- TASK ITEM: In every entry below, swap "Lancashire" for "Durham" and reproduce the lines with nothing else altered.

--- DATASET RECORDS ---

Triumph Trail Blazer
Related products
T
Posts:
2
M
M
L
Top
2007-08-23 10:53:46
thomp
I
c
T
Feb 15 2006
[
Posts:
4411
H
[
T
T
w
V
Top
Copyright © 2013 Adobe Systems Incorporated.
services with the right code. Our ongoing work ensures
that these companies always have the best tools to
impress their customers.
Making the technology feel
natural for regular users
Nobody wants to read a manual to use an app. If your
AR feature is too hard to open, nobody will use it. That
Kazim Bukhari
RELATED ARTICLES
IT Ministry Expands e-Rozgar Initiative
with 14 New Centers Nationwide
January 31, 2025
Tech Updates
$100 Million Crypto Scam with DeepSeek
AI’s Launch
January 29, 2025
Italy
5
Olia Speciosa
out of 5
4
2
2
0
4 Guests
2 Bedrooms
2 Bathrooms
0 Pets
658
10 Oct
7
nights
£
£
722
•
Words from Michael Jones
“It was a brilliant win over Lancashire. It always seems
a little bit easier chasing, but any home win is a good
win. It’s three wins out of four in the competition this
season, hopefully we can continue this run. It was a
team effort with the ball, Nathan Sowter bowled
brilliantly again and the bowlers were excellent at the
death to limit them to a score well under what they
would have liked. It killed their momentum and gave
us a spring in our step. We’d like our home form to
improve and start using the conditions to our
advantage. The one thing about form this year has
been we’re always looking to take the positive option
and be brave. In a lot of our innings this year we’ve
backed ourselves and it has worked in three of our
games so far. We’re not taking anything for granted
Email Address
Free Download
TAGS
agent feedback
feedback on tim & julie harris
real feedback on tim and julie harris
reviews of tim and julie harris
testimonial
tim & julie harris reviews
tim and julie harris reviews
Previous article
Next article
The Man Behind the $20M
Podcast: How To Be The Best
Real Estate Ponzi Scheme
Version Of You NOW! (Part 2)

---

- WORKED SOLUTION:
Triumph Trail Blazer
Related products
T
Posts:
2
M
M
L
Top
2007-08-23 10:53:46
thomp
I
c
T
Feb 15 2006
[
Posts:
4411
H
[
T
T
w
V
Top
Copyright © 2013 Adobe Systems Incorporated.
services with the right code. Our ongoing work ensures
that these companies always have the best tools to
impress their customers.
Making the technology feel
natural for regular users
Nobody wants to read a manual to use an app. If your
AR feature is too hard to open, nobody will use it. That
Kazim Bukhari
RELATED ARTICLES
IT Ministry Expands e-Rozgar Initiative
with 14 New Centers Nationwide
January 31, 2025
Tech Updates
$100 Million Crypto Scam with DeepSeek
AI’s Launch
January 29, 2025
Italy
5
Olia Speciosa
out of 5
4
2
2
0
4 Guests
2 Bedrooms
2 Bathrooms
0 Pets
658
10 Oct
7
nights
£
£
722
•
Words from Michael Jones
“It was a brilliant win over Durham. It always seems
a little bit easier chasing, but any home win is a good
win. It’s three wins out of four in the competition this
season, hopefully we can continue this run. It was a
team effort with the ball, Nathan Sowter bowled
brilliantly again and the bowlers were excellent at the
death to limit them to a score well under what they
would have liked. It killed their momentum and gave
us a spring in our step. We’d like our home form to
improve and start using the conditions to our
advantage. The one thing about form this year has
been we’re always looking to take the positive option
and be brave. In a lot of our innings this year we’ve
backed ourselves and it has worked in three of our
games so far. We’re not taking anything for granted
Email Address
Free Download
TAGS
agent feedback
feedback on tim & julie harris
real feedback on tim and julie harris
reviews of tim and julie harris
testimonial
tim & julie harris reviews
tim and julie harris reviews
Previous article
Next article
The Man Behind the $20M
Podcast: How To Be The Best
Real Estate Ponzi Scheme
Version Of You NOW! (Part 2)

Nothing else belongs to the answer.